▼
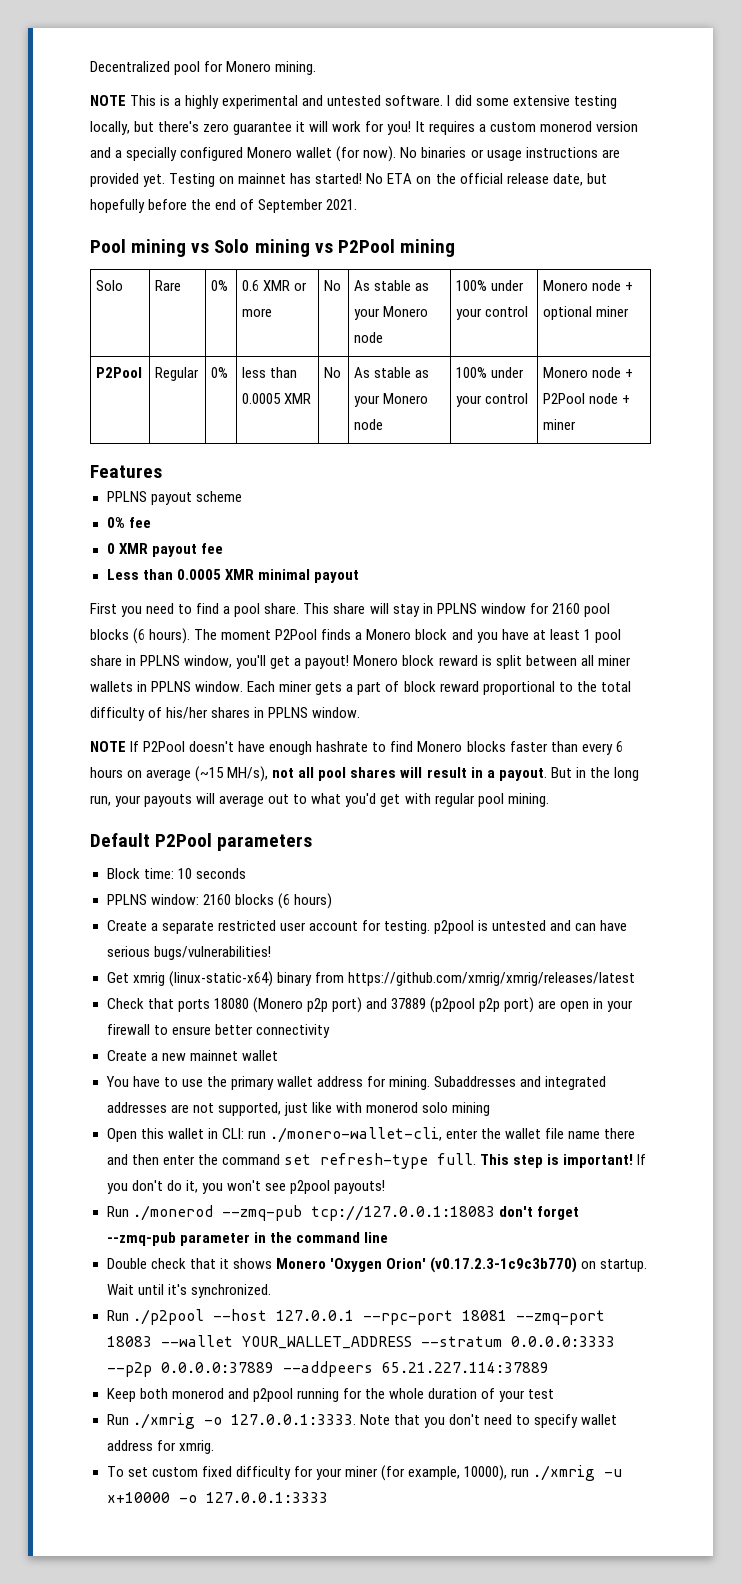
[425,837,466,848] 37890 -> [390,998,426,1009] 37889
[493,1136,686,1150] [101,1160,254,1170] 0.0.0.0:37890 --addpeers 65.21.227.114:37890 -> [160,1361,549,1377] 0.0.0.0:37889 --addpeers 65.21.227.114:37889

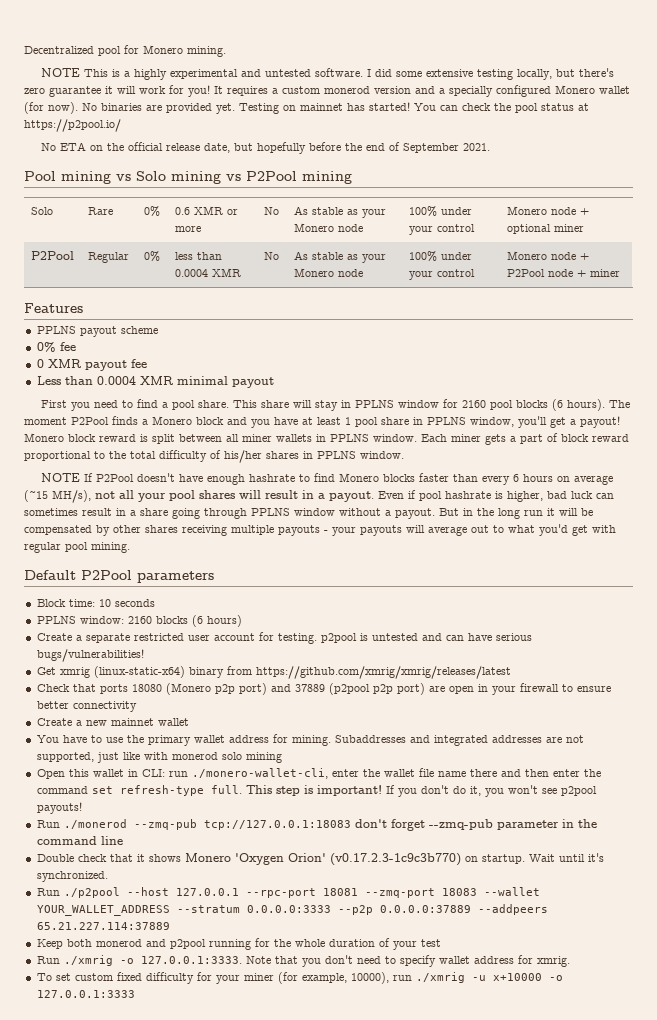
[470,147,598,161] or usage instructions -> (142, 107) none
(363, 178) none -> [414,103,589,113] [24,119,121,132] You can check the pool status at https://p2pool.io/ //
[242,393,282,404] 0.0005 -> [174,269,208,277] 0.0004
[176,569,221,580] 0.0005 -> [96,376,136,385] 0.0004
(315, 772) none -> [138,493,166,502] your
[550,767,639,781] [90,795,111,806] But in the long run, -> [378,490,614,502] [24,508,593,519] [24,525,328,536] Even if pool hashrate is higher, bad luck can sometimes result in a share going through PPLNS window without a payout. But in the long run it will be compensated by other shares receiving multiple payouts -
▲
• PROBLEM DESCRIPTION
Each entry shown above must be quoted exactly, with its pictures left out.

• RESULT
[425,837,466,848] 37890 -> [390,998,426,1009] 37889
[493,1136,686,1150] [101,1160,254,1170] 0.0.0.0:37890 --addpeers 65.21.227.114:37890 -> [160,1361,549,1377] 0.0.0.0:37889 --addpeers 65.21.227.114:37889

[470,147,598,161] or usage instructions -> (142, 107) none
(363, 178) none -> [414,103,589,113] [24,119,121,132] You can check the pool status at https://p2pool.io/ //
[242,393,282,404] 0.0005 -> [174,269,208,277] 0.0004
[176,569,221,580] 0.0005 -> [96,376,136,385] 0.0004
(315, 772) none -> [138,493,166,502] your
[550,767,639,781] [90,795,111,806] But in the long run, -> [378,490,614,502] [24,508,593,519] [24,525,328,536] Even if pool hashrate is higher, bad luck can sometimes result in a share going through PPLNS window without a payout. But in the long run it will be compensated by other shares receiving multiple payouts -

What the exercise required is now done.